Thursday 31 October 2013

Successful Entrepreneurs Offer Advice from Hard-Won Business Lessons

Sheila Brooks, founder and CEO of
SRB Communications.
Photo/SRBCommunications.com 
Although Sheila Brooks has never stepped foot on a battlefield, she knows the sting of corporate warfare.
Brooks, founder and CEO of SRB Communications, said keeping her clients happy—from the Walt Disney World Resort in Orlando to merchandiser Target to telecommunications giant Verizon – as a public relations executive means a daily battle to sustain companies’ images and brands.
But while others in her field have folded, the African American PR veteran has prospered enough for two decades as a corporate communicator to have amassed tips for would-be entrepreneurs.
“As women and African American business owners- you have to work for people to take you seriously. It’s serious when you get into business. There’s a lot to learn and a lot to persevere,” Brooks told the AFRO.
“There’s also the fear of taking a risk- saying ‘I’m going to go out there and become a business owner, ’” she said.
Brooks began her own career working for free at a Seattle, Wash., news station as an intern four months before graduating from the University of Washington in 1978.
She moved through the ranks with her degree in broadcast journalism and then earned a degree in political science at Howard University.
It didn’t take long to attract attention- NBC, CBS, and Fox all were pleased with her writing and keen eye for news. But 13 years into an award-winning career that ranged from news reporting and writing to broadcast news producer and anchor, Brooks decided she needed a change.
The year was 1990.

Like many entrepreneurs, Brooks was at a crossroads- one that led her to begin her own company in her own home 23 years ago.
She was finally her own boss- a dream picked up as a child in a neighborhood where even the struggling man on the corner fixing up cars owned his own shanty mechanic shop.
“I saw that all the people in my neighborhood seemed to own something even if they were poor or disenfranchised,” said Brooks, who’s own divorced and single mother found ways to feed, clothe, and care for two girls by keeping two full-time jobs on top of the side work such as renting rooms.
“I saw that she made extra money from that. Those kind of role models-even though they weren’t wealthy or middle income- worked.”
Brooks told the AFRO that, regardless of the type business, there are a few things every entrepreneur needs: first-class management skills, a crew of hard-working talent, good advisors for finances, marketing, and human resources- and of course, access to capital.
And she’s not the only one pushing the importance of sound finances and financial advisors when starting a business.
For more than three decades Stanley Tucker has been investing in minority businesses in efforts to build up minority entrepreneurs and in turn- their communities.
Tucker, president, CEO, and co-founder of Meridian Management Group, Inc. (MMG), said he knows his away around the banking and investment world when it comes to small businesses and is keenly aware of what makes them prosper and what makes them fail.
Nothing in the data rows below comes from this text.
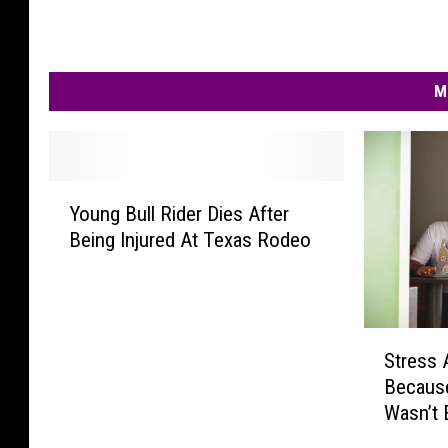
M
Y
Young Bull Rider Dies After
o
Being Injured At Texas Rodeo
u
n
g
B
S
u
Stress
t
l
Becaus
r
l
Wasn’t 
e
R
s
i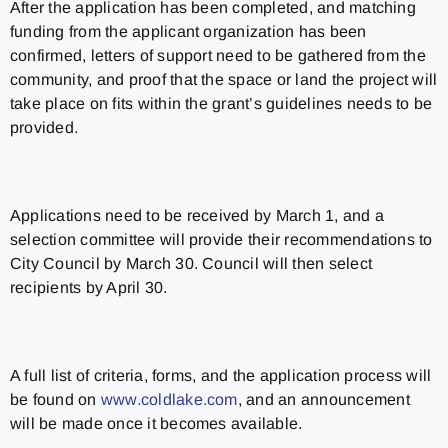
After the application has been completed, and matching
funding from the applicant organization has been
confirmed, letters of support need to be gathered from the
community, and proof that the space or land the project will
take place on fits within the grant’s guidelines needs to be
provided.
Applications need to be received by March 1, and a
selection committee will provide their recommendations to
City Council by March 30. Council will then select
recipients by April 30.
A full list of criteria, forms, and the application process will
be found on
www.coldlake.com
, and an announcement
will be made once it becomes available.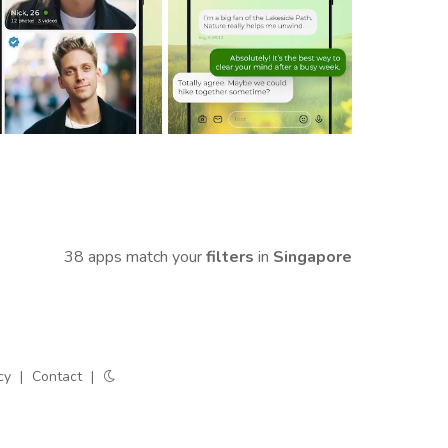
38 apps match your
filters
in
Singapore
cy
|
Contact
|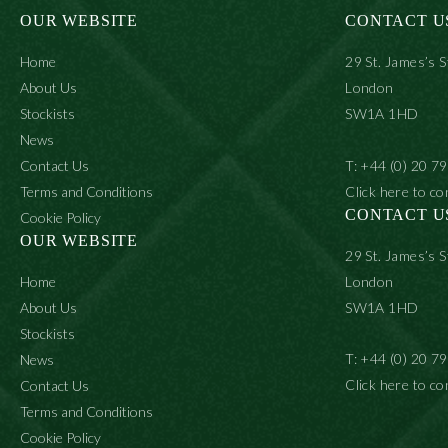
OUR WEBSITE
CONTACT U
Home
29 St. James’s S
About Us
London
Stockists
SW1A 1HD
News
Contact Us
T: +44 (0) 20 7
Terms and Conditions
Click here to co
CONTACT U
Cookie Policy
OUR WEBSITE
29 St. James’s S
Home
London
About Us
SW1A 1HD
Stockists
T: +44 (0) 20 7
News
Click here to co
Contact Us
Terms and Conditions
Cookie Policy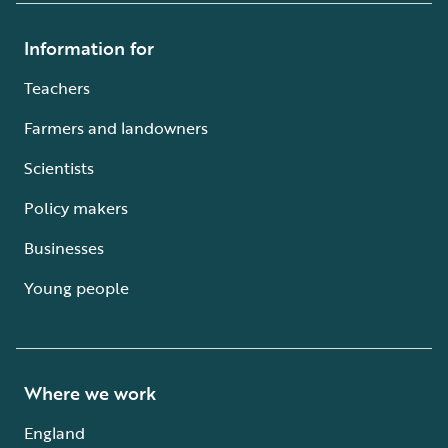
Information for
Teachers
Farmers and landowners
Scientists
Policy makers
Businesses
Young people
Where we work
England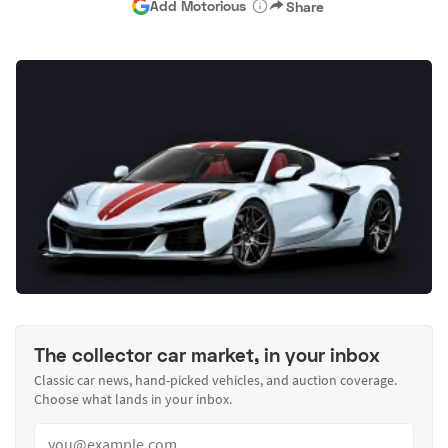
Add Motorious
Share
The collector car market, in your inbox
Classic car news, hand-picked vehicles, and auction coverage.
Choose what lands in your inbox.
“In terms of management, we realize that most of the entrepreneurs are first-generation. They have never run a business before- even if they worked in a business it’s different,” said Tucker. “It makes a difference what side of the check you sign.”
“There are three challenges that we see,” said Tucker of small, minority-businesses. “Money, markets, and management. Based on our experience, those are the challenges.”
Tucker said that undercapitalization is a major problem among minority businesses in today’s economy especially if they don’t have a strategic plan to grow at an appropriate pace with an in-depth management team.
Like Brooks, one of the keys for new businesses is marketing, which in today’s environment means brand power.
“With social media, we are deliberately creating a brand for our clients. If you really want to be known for who you are you have to be a brand,” she said. “You want to get the message out there and you have to have customers and stakeholders who trust and recognize the value of your brand- then they become followers.”
Whether it’s an ad on the side of a bus, radio spots, layouts for websites, or print media, Brooks said branding is the “vehicle that builds” companies these days because having good public relations is no longer enough.
Along with brand-building Brooks said companies have to think long-term, something she hadn’t considered until the Sept. 11, 2001 terrorist attacks on New York and Washington occurred. The fallout from those attacks resulted in sharp cuts into her short-term contracts with many government agencies. Overnight she lost 60 percent of her business.
“That was when I got smart and started looking for more long-term contracts.
That’s when I started looking for 5-year contracts,” she said, adding that she was more prepared when the economy was rocked several years later.
“In 2007 and 2008 we lost another significant percentage of the business, but this time it 25 percent,” she said.
Brooks said all businesses should have a plan on how to bounce-back after failure because so many entrepreneurs will encounter setbacks. And as Tucker put it, “In business, if you’re not making mistakes you’re not taking any risks.”
“You learn from experience,” she said.